**EXERCISE**
Reproduce the records that follow in full, excluding any picture they contain.

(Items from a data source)
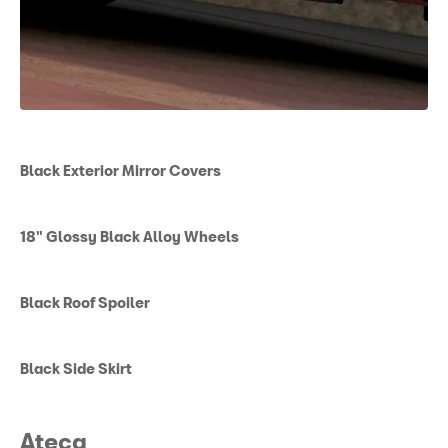
Black Exterior Mirror Covers
18" Glossy Black Alloy Wheels
Black Roof Spoiler
Black Side Skirt
Ateca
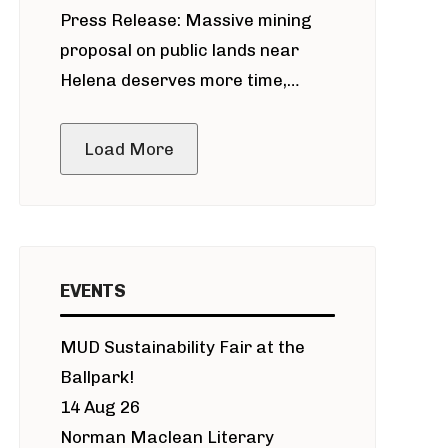
Press Release: Massive mining
around Blackfoot River gold mine
proposal on public lands near
Helena deserves more time,
public meeting
Load More
EVENTS
MUD Sustainability Fair at the
Ballpark!
14 Aug 26
Norman Maclean Literary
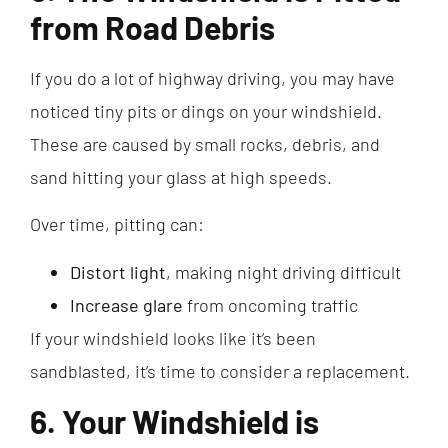
from Road Debris
If you do a lot of highway driving, you may have
noticed tiny pits or dings on your windshield.
These are caused by small rocks, debris, and
sand hitting your glass at high speeds.
Over time, pitting can:
Distort light
, making night driving difficult
Increase glare
from oncoming traffic
If your windshield looks like it’s been
sandblasted, it’s time to consider a replacement.
6. Your Windshield is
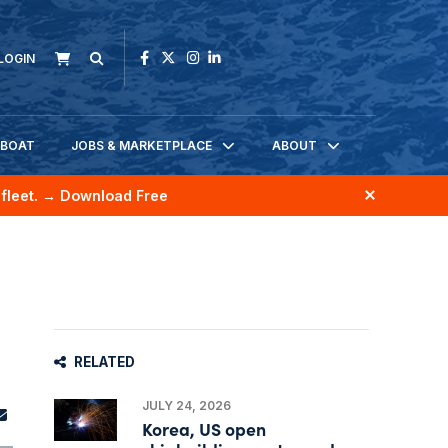
LOGIN
KBOAT
JOBS & MARKETPLACE
ABOUT
fleet.
→ Download Free
RELATED
JULY 24, 2026
Korea, US open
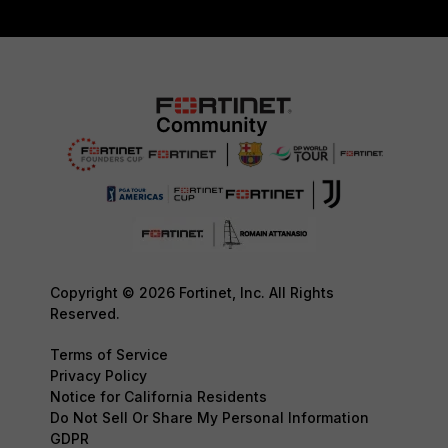
Copyright © 2026 Fortinet, Inc. All Rights
Reserved.
Terms of Service
Privacy Policy
Notice for California Residents
Do Not Sell Or Share My Personal Information
GDPR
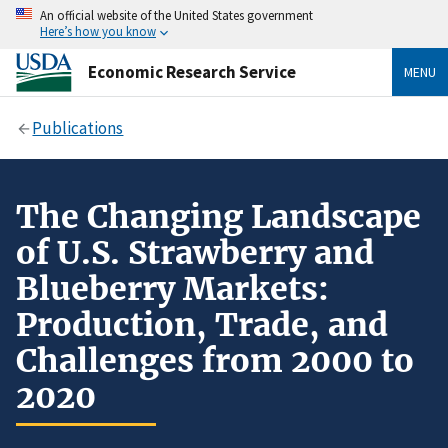
An official website of the United States government
Here’s how you know
Economic Research Service
MENU
Publications
The Changing Landscape
of U.S. Strawberry and
Blueberry Markets:
Production, Trade, and
Challenges from 2000 to
2020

**EXERCISE SOLUTION**
Black Exterior Mirror Covers
18" Glossy Black Alloy Wheels
Black Roof Spoiler
Black Side Skirt
Ateca
Press Release: Massive mining
around Blackfoot River gold mine
proposal on public lands near
Helena deserves more time,
public meeting
Load More
EVENTS
MUD Sustainability Fair at the
Ballpark!
14 Aug 26
Norman Maclean Literary
from Road Debris
If you do a lot of highway driving, you may have
noticed tiny pits or dings on your windshield.
These are caused by small rocks, debris, and
sand hitting your glass at high speeds.
Over time, pitting can:
Distort light
, making night driving difficult
Increase glare
from oncoming traffic
If your windshield looks like it’s been
sandblasted, it’s time to consider a replacement.
6. Your Windshield is
LOGIN
KBOAT
JOBS & MARKETPLACE
ABOUT
fleet.
→ Download Free
RELATED
JULY 24, 2026
Korea, US open
Copyright © 2026 Fortinet, Inc. All Rights
Reserved.
Terms of Service
Privacy Policy
Notice for California Residents
Do Not Sell Or Share My Personal Information
GDPR
An official website of the United States government
Here’s how you know
Economic Research Service
MENU
Publications
The Changing Landscape
of U.S. Strawberry and
Blueberry Markets:
Production, Trade, and
Challenges from 2000 to
2020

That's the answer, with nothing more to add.